Ray v. International Paper

TAMIKA RAY v. INTERNATIONAL PAPER COMPANY
US Court of Appeals for the Fourth Circuit, Keenan, November 28, 2018,
Sexual Harassment – Retaliation – Denying an employee the opportunity to work voluntary overtime because she filed an EEOC complaint may be considered retaliation

Facts:
Ray complained numerous times that her supervisor, McDowell, was sexually harassing her: requesting to have sex with her and even grabbing her thigh on one occasion.
After Ray complained, McDowell told her that she would no longer be allowed to come in early and work voluntary overtime.
Ray filed an EEOC complaint and sued.
The trial court dismissed her suit, finding that denying an employee the ability to work voluntary overtime is not an “adverse employment action.”
Ray appealed, arguing that denying her the ability to work voluntary overtime cost her a “significant part of her earnings.”

Held: The Court held that denying voluntary overtime for making an EEOC complaint can qualify as an adverse employment action justifying a retaliation suit.

Equal Employment – Discrimination – Title VII forbids any employment practice that discriminates against an employee (or prospective employee) on the basis of race, color, religion, sex, or national origin

Title VII – Hostile Work Environment – An employee may take action against an employer for creation of a hostile work environment. To do this, the employee has to show:
– That there was “unwelcome conduct”
– This conduct was based on the defendant’s race, color, religion, sex, or national origin
– The conduct was serious or pervasive enough to create an abusive work environment or change her conditions of employment
– The employer is responsible

Employer Responsibility – An employer is responsible if the supervisor is harassing an employee and that harassment results in a significant change in employment status.

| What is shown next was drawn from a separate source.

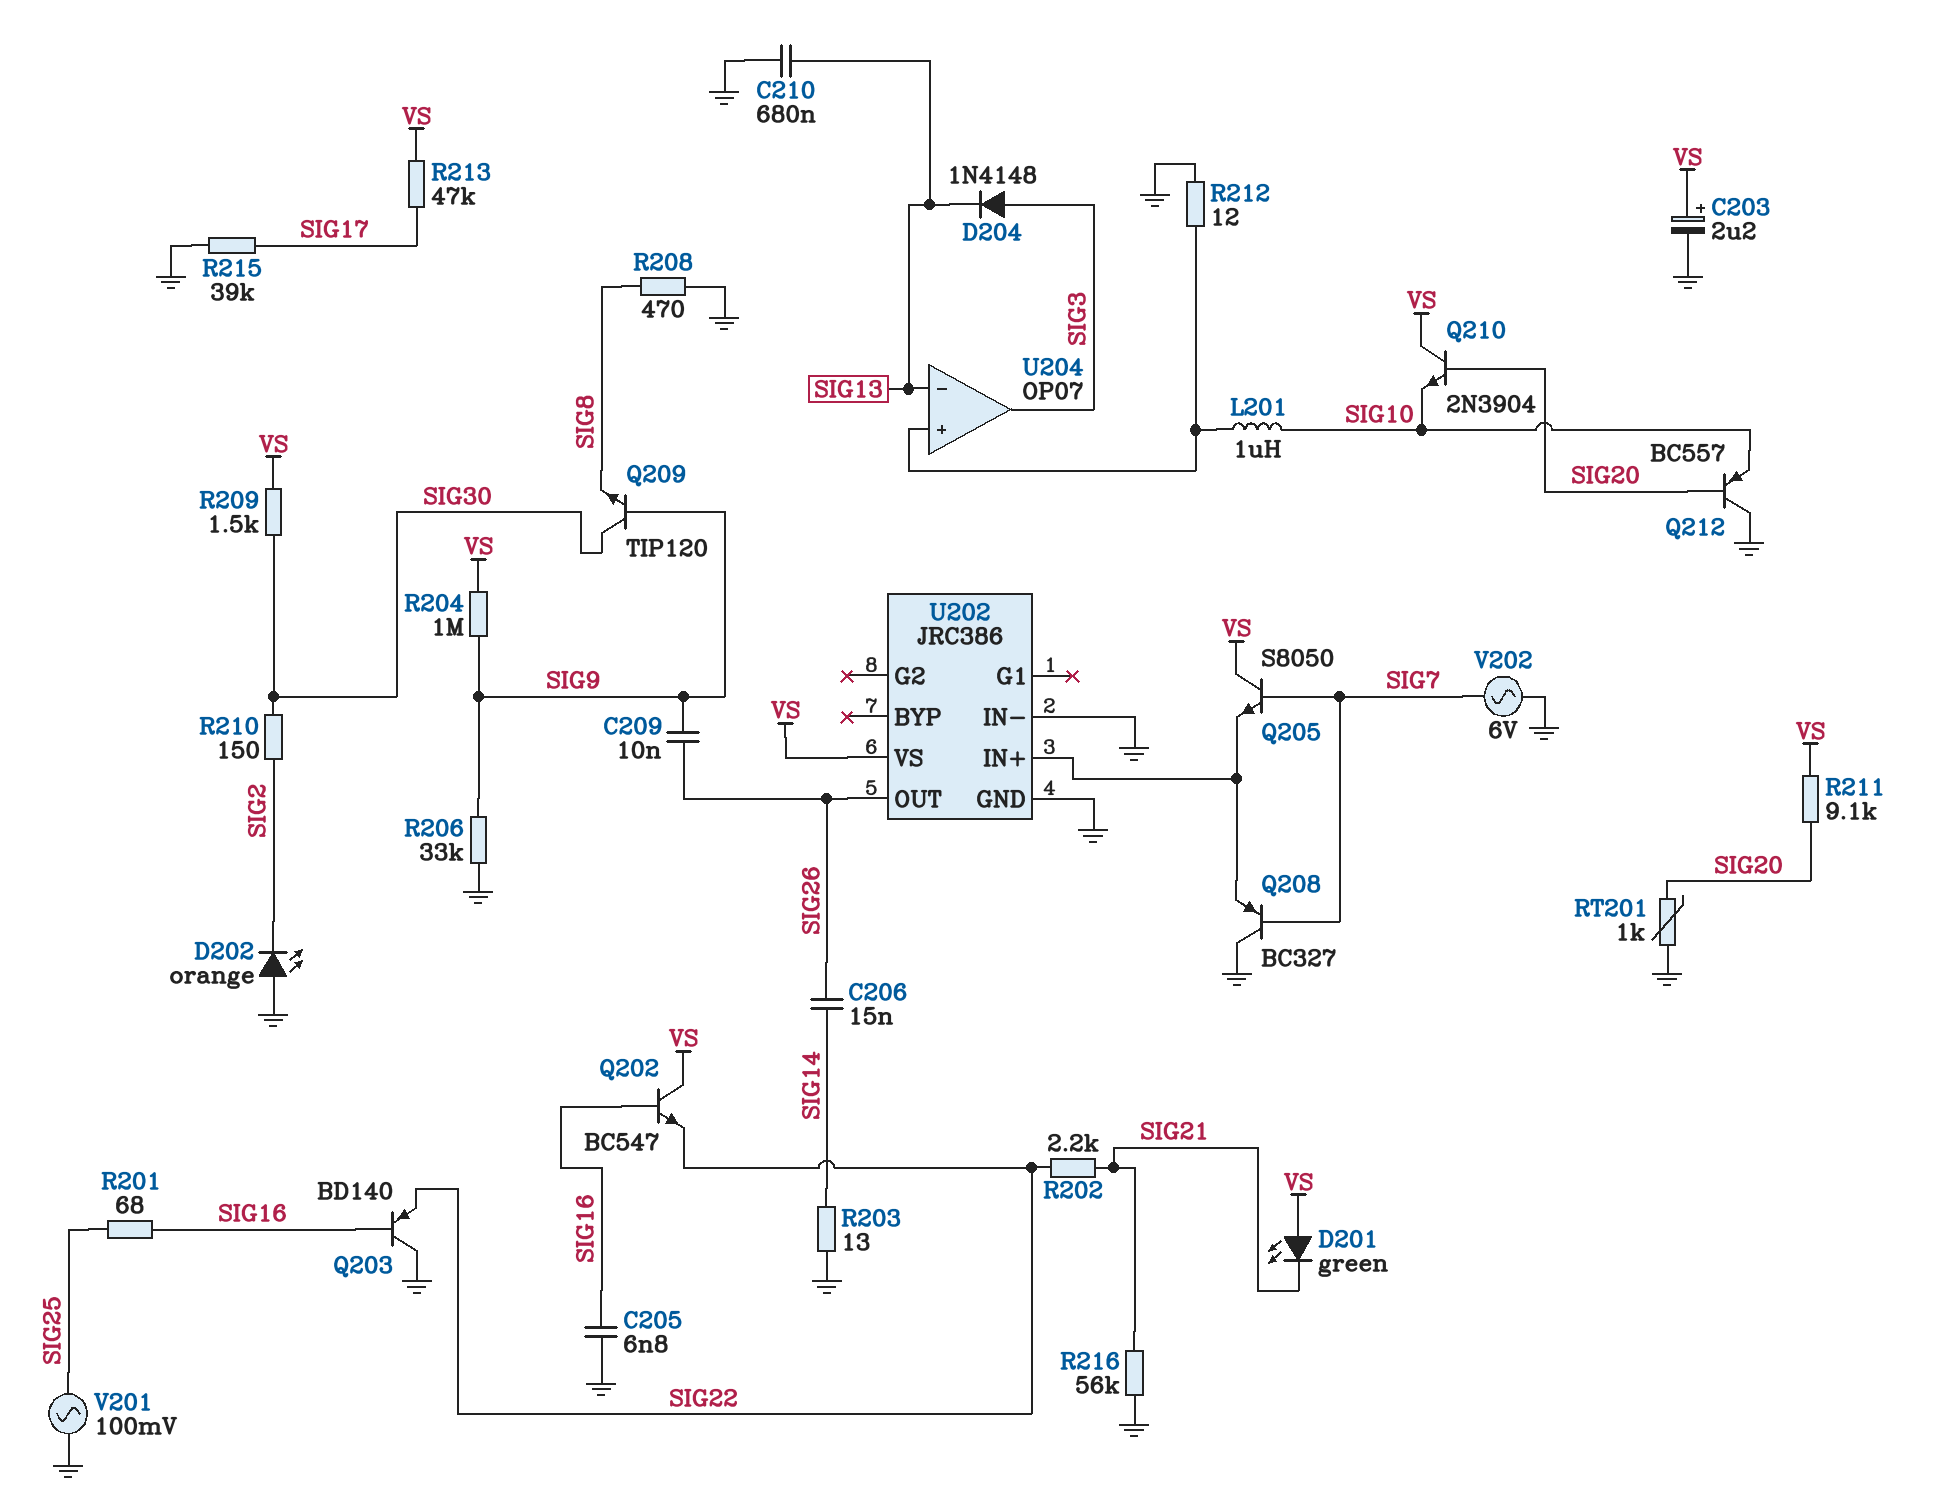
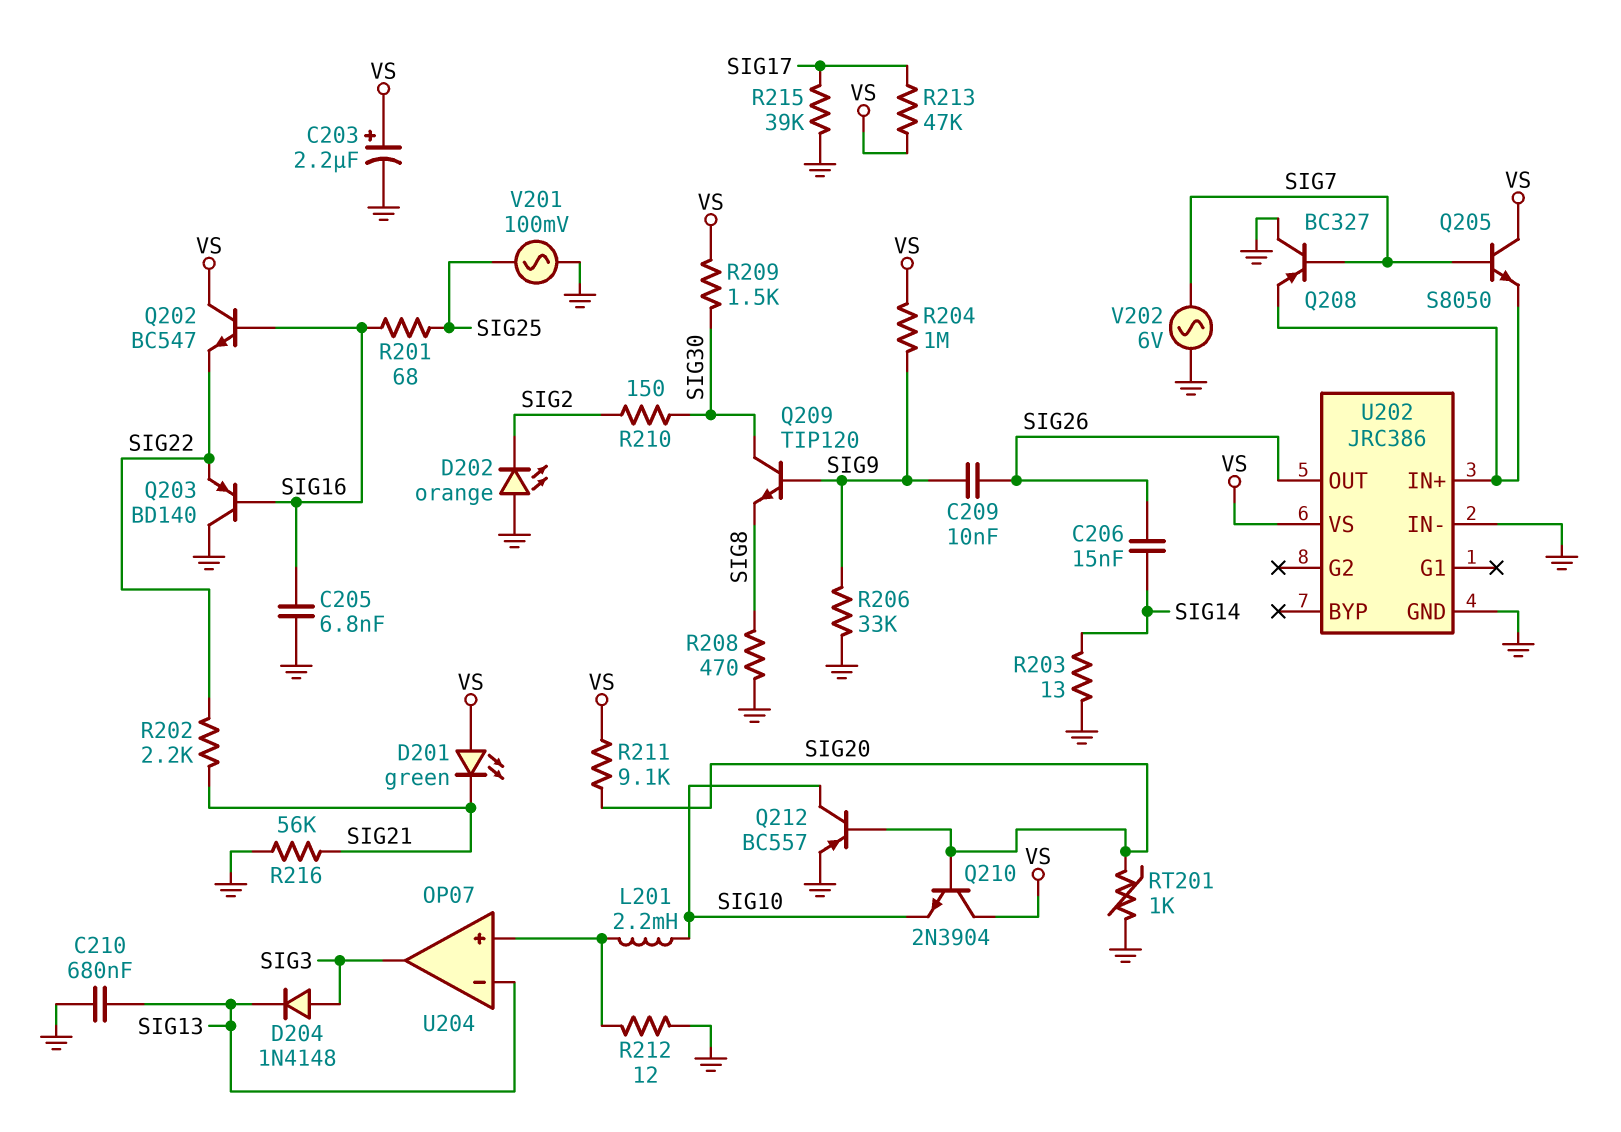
L201: 1uH (SIG10, U204/in+) -> 2.2mH (SIG10, U204/in+)
Q212: PNP BC557 (B SIG20, C GND, E SIG10) -> PNP BC557 (B SIG20, C SIG10, E GND)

From the Case: “Here, the record shows that McDowell was responsible for the decision to eliminate Ray’s voluntary overtime work. McDowell’s direct involvement in the action obviates any concern about whether his conduct could be imputed to IPC. Additionally, Ray testified that McDowell repeatedly had offered her money in exchange for sex. On one occasion after eliminating her ability to perform voluntary overtime work, McDowell asked Ray whether she wanted to make extra money and told her to meet him after work. Thus, on the present record, it is impossible to separate McDowell’s motive for eliminating Ray’s voluntary overtime work from McDowell’s inappropriate conduct.”

Employer Responsibility – If someone other than a supervisor is harassing an employee, the employer is not responsible if: 1) they exercised reasonable care to prevent and correct this behavior and 2) the victim failed to take advantage of these opportunities provided by the employer

Title VII – Retaliation – It is illegal to retaliate against an employee for filing a complaint that she is being discriminated against on the basis of race, color, religion, sex, or national origin.

Title VII – Retaliation – To prove retaliation, an employee can either show:
1) Direct evidence of discrimination
OR
2) Show that:
– She was engaged in a protected activity (filing a complaint, for example)
– the employer acted against her
– and there is reason to believe that it was her protected activity that caused the action against her

Title VII – Retaliation – In order for something to count as “retaliation,” it has to be “materially” adverse (enough to keep someone from complaining in the future)

From the Case: “The district court determined that Ray’s loss of voluntary overtime work was not a materially adverse action because there was no evidence that her income decreased as a result. We disagree. As explained above, Ray has adduced sufficient evidence at this stage of the proceedings that she earned substantially less income after complaining about McDowell’s conduct. On its face, this decrease in income constituted an adverse employment action.”